Because I refuse to let her tale be in vain. I refuse to think it was all for nothing, even as I know I can’t be certain that it wasn’t. I refuse to give up on living the life I want to live, on carrying her spirit in how mightily she fought against everything that tried to tear her down, even when her strength was on the verge of giving out from within her. Other Ghibli films have inspired me, elevated me, stunned me, awed me. But no other Ghibli film- hell, possibly no other film, period- made me lay my soul this bare. No other Ghibli film sent me home feeling so raw, so awake, so in touch with myself and everything I wanted to be. It took us a lifetime to get it, but it was absolutely worth the wait.
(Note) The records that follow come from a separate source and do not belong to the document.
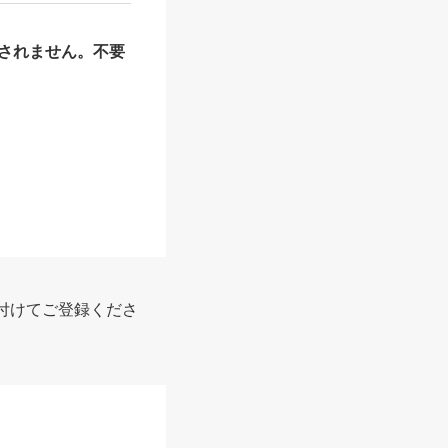
されません。不要
付けてご登録くださ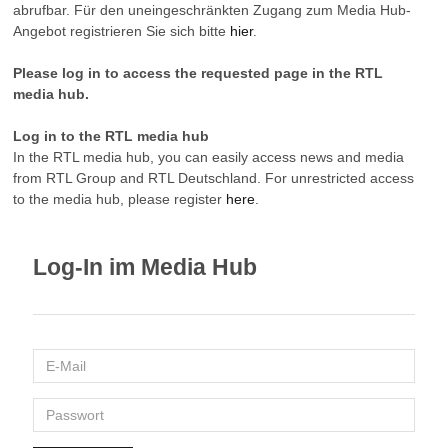
abrufbar. Für den uneingeschränkten Zugang zum Media Hub-
Angebot registrieren Sie sich bitte
hier
.
Please log in to access the requested page in the RTL
media hub.
Log in to the RTL media hub
In the RTL media hub, you can easily access news and media
from RTL Group and RTL Deutschland. For unrestricted access
to the media hub, please register
here
.
Log-In im Media Hub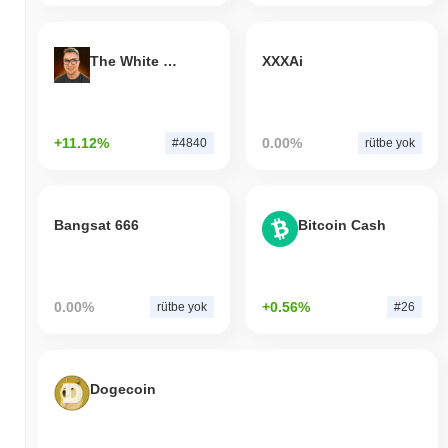
The White Bull
XXXAi
+11.12%
0.00%
#4840
rütbe yok
Bangsat 666
Bitcoin Cash
0.00%
+0.56%
rütbe yok
#26
Dogecoin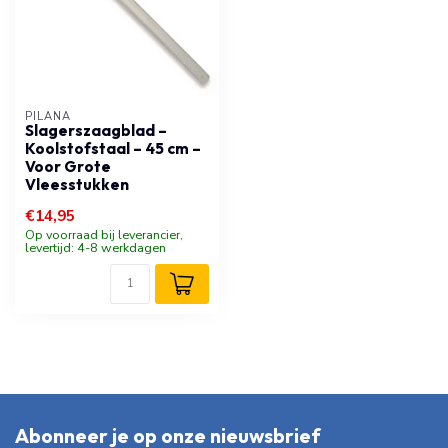
PILANA
Slagerszaagblad –
Koolstofstaal – 45 cm –
Voor Grote
Vleesstukken
€14,95
Op voorraad bij leverancier,
levertijd: 4-8 werkdagen
Abonneer je op onze nieuwsbrief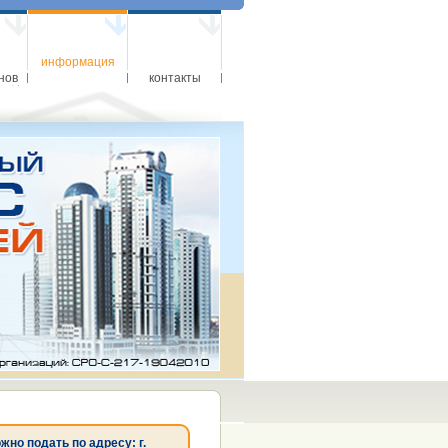
информация
нов
контакты
о подать по адресу: г.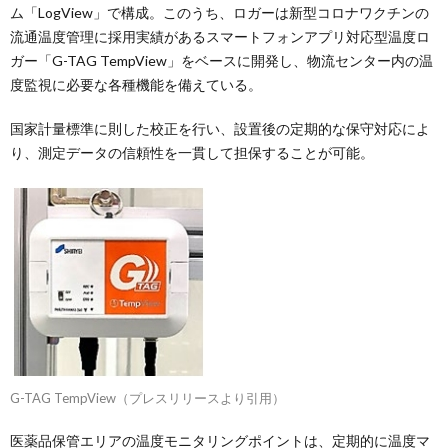
ム「LogView」で構成。このうち、ロガーは新型コロナワクチンの
流通温度管理に採用実績があるスマートフォンアプリ対応型温度ロ
ガー「G-TAG TempView」をベースに開発し、物流センター内の温
度監視に必要な各種機能を備えている。
国家計量標準に則した校正を行い、設置後の定期的な保守対応によ
り、測定データの信頼性を一貫して担保することが可能。
G-TAG TempView（プレスリリースより引用）
医薬品保管エリアの温度モニタリングポイントは、定期的に温度マ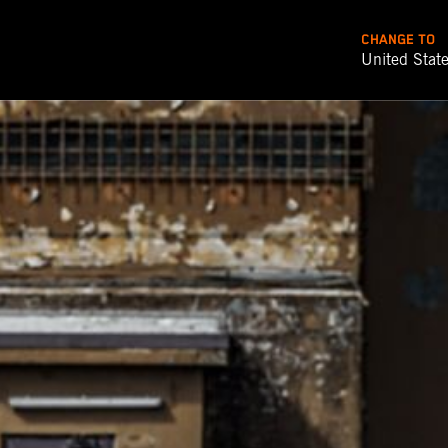
CHANGE TO
United Stat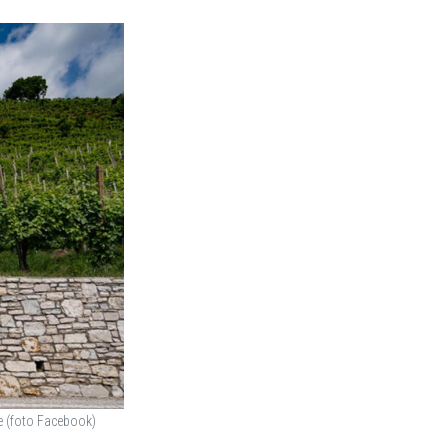
ne (foto Facebook)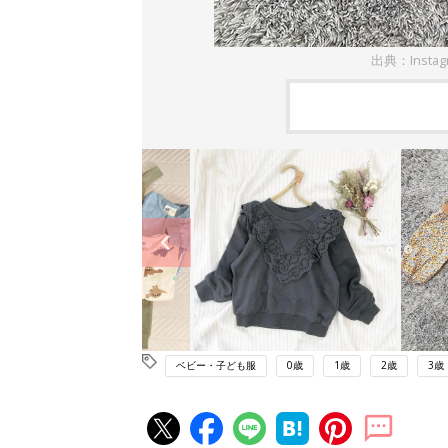
出典：Instag
ベビー・子ども服
0歳
1歳
2歳
3歳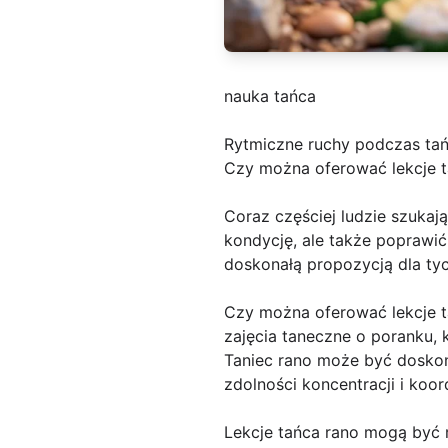
nauka tańca
Rytmiczne ruchy podczas t
Czy można oferować lekcje t
Coraz częściej ludzie szukaj
kondycję, ale także poprawić
doskonałą propozycją dla ty
Czy można oferować lekcje ta
zajęcia taneczne o poranku, 
Taniec rano może być dosko
zdolności koncentracji i koor
Lekcje tańca rano mogą być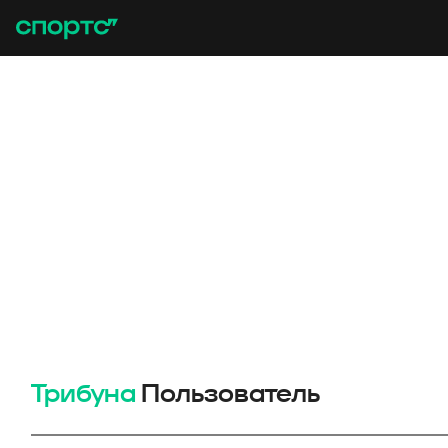
Трибуна
Пользователь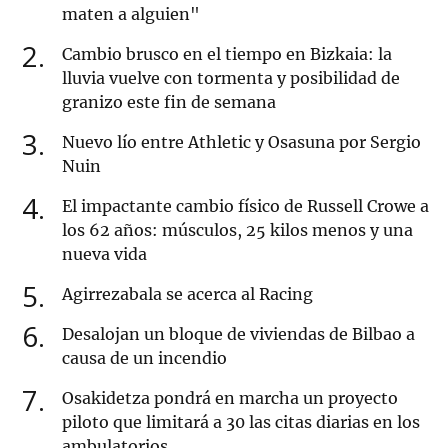
maten a alguien"
2
Cambio brusco en el tiempo en Bizkaia: la
lluvia vuelve con tormenta y posibilidad de
granizo este fin de semana
3
Nuevo lío entre Athletic y Osasuna por Sergio
Nuin
4
El impactante cambio físico de Russell Crowe a
los 62 años: músculos, 25 kilos menos y una
nueva vida
5
Agirrezabala se acerca al Racing
6
Desalojan un bloque de viviendas de Bilbao a
causa de un incendio
7
Osakidetza pondrá en marcha un proyecto
piloto que limitará a 30 las citas diarias en los
ambulatorios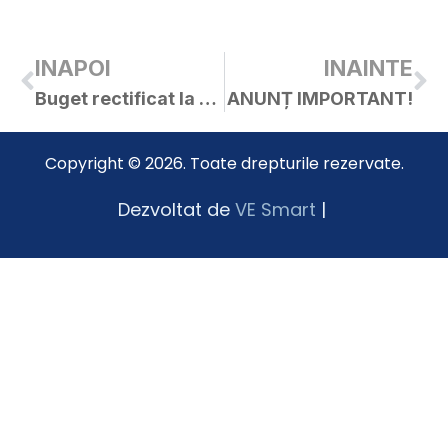
INAPOI
INAINTE
Buget rectificat la 05.03.2020
ANUNȚ IMPORTANT!
Copyright © 2026. Toate drepturile rezervate.
Dezvoltat de
VE Smart
|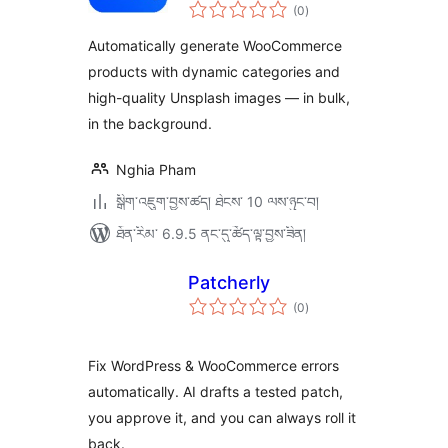
གདེང་
(0
)
འཇོག་
ཆ་
ཚང་།
Automatically generate WooCommerce
products with dynamic categories and
high-quality Unsplash images — in bulk,
in the background.
Nghia Pham
སྒྲིག་འཇུག་བྱས་ཚད། ཐེངས་ 10 ལས་ཉུང་བ།
ཐོན་རིམ་ 6.9.5 ནང་དུ་ཚོད་ལྟ་བྱས་ཟིན།
Patcherly
གདེང་
(0
)
འཇོག་
ཆ་
ཚང་།
Fix WordPress & WooCommerce errors
automatically. AI drafts a tested patch,
you approve it, and you can always roll it
back.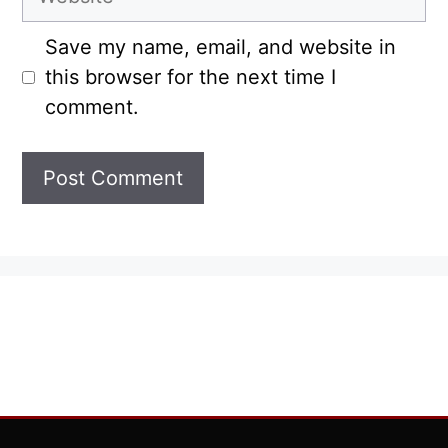
Save my name, email, and website in
this browser for the next time I
comment.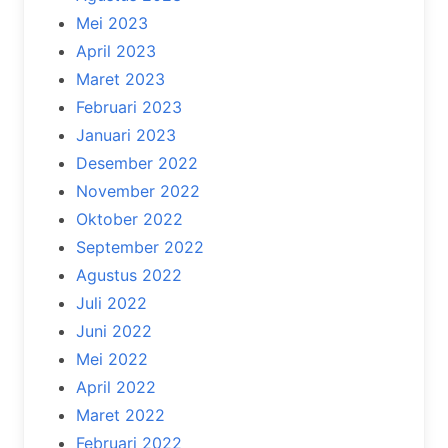
Mei 2023
April 2023
Maret 2023
Februari 2023
Januari 2023
Desember 2022
November 2022
Oktober 2022
September 2022
Agustus 2022
Juli 2022
Juni 2022
Mei 2022
April 2022
Maret 2022
Februari 2022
Isao Takahata’s final film, the end of an era for one of the greatest animation studios on the face of the planet, a deeply personal expression of universal anguish and empathy, The Tale of Princess Kaguya is a masterpiece unlike any other. I know most of you probably haven’t seen it yet, so believe me when I say, you have to fix that now. Don’t let this one fly under your radar; it deserves to be celebrated for the crowning achievement it is.